Por una narración común
Todavía es temprano para hablar de fracasos, pero los problemas de How Tweet It Is! son ilustrativos de las dificultades que acechan a este tipo de procesos, incluso en países desarrollados y con bibliotecas sofisticadas: por una parte, la cantidad de la información a archivar, que se reproduce exponencialmente de manera constante, requiere de recursos organizativos y económicos más que considerables. Por otra, esta iniciativa es posible porque Twitter puso sus archivos a disposición de una biblioteca pública. Facebook, por nombrar otra empresa en la que no sólo estamos guardando nuestros recuerdos más personales sino llevando a cabo algunos de los debates políticos y culturales más calientes de nuestra época, no lo hizo, y la información que queda allí, entonces, corre completamente por su cuenta.
Más allá de las redes sociales, quienes están armando hoy archivos audiovisuales para consulta de todo el público se encuentran con que mucho material de importancia histórica pertenece a coleccionistas privados. De esta cuestión sabe mucho Javier Trímboli, profesor de Historia y coordinador del Archivo Prisma: "El problema de los coleccionistas privados se vuelve tal cuando lucran con material que es de dominio público. Sin duda, algunas de esas colecciones se formaron cuando el Estado se desentendió de sus archivos, cual si no tuvieran ningún valor para la memoria de la sociedad. Esa desprotección fue aprovechada por algunos coleccionistas privados que, además de hacer un uso económico que no les corresponde, impiden que el conjunto de la sociedad pueda ver esas imágenes, que son un patrimonio público sin restricciones".
La mayoría de los que trabajan en archivos digitales concuerdan en que el Estado debe tener un rol activo y que la continuidad a través de los sucesivos gobiernos es uno de los déficits más importantes: "Uno de los desafíos principales de bibliotecas y archivos del sector público es consolidar proyectos de digitalización sostenibles en el tiempo. Son muchas las experiencias que quedan a medio hacer por la mala calidad de las imágenes obtenidas, la inadecuación de los metadatos, los sitios web innavegables", dice Matías Butelman, que dirige el proyecto de digitalización de colecciones especiales de la Biblioteca del Colegio Nacional de Buenos Aires.

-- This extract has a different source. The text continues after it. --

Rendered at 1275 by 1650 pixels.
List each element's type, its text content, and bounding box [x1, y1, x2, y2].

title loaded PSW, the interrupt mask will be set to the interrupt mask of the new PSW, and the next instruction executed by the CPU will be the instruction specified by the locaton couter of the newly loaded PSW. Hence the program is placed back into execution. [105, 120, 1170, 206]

"Sin archivo, el Estado y la sociedad no pueden construir una narración sobre la vida en común de los argentinos, con todos sus desencuentros y sus logros. Las imágenes son puntales de la memoria pública. Careciendo de narración, una nación pone en riesgo su carácter, eso que la distingue, la compromete con su pasado y con su futuro", insiste Trímboli.
En la labor constante de los digitalizadores y bibliotecarios, en iniciativas sin fines de lucro o en el Estado, lo que subyace es una idea poderosa: existe un derecho a la memoria colectiva, pero ese derecho no va a cuidarse solo. El mantenimiento, cuidado y procesamiento de los insumos que necesitamos para escribir nuestra historia pide un trabajo consciente, interdisciplinario y colectivo.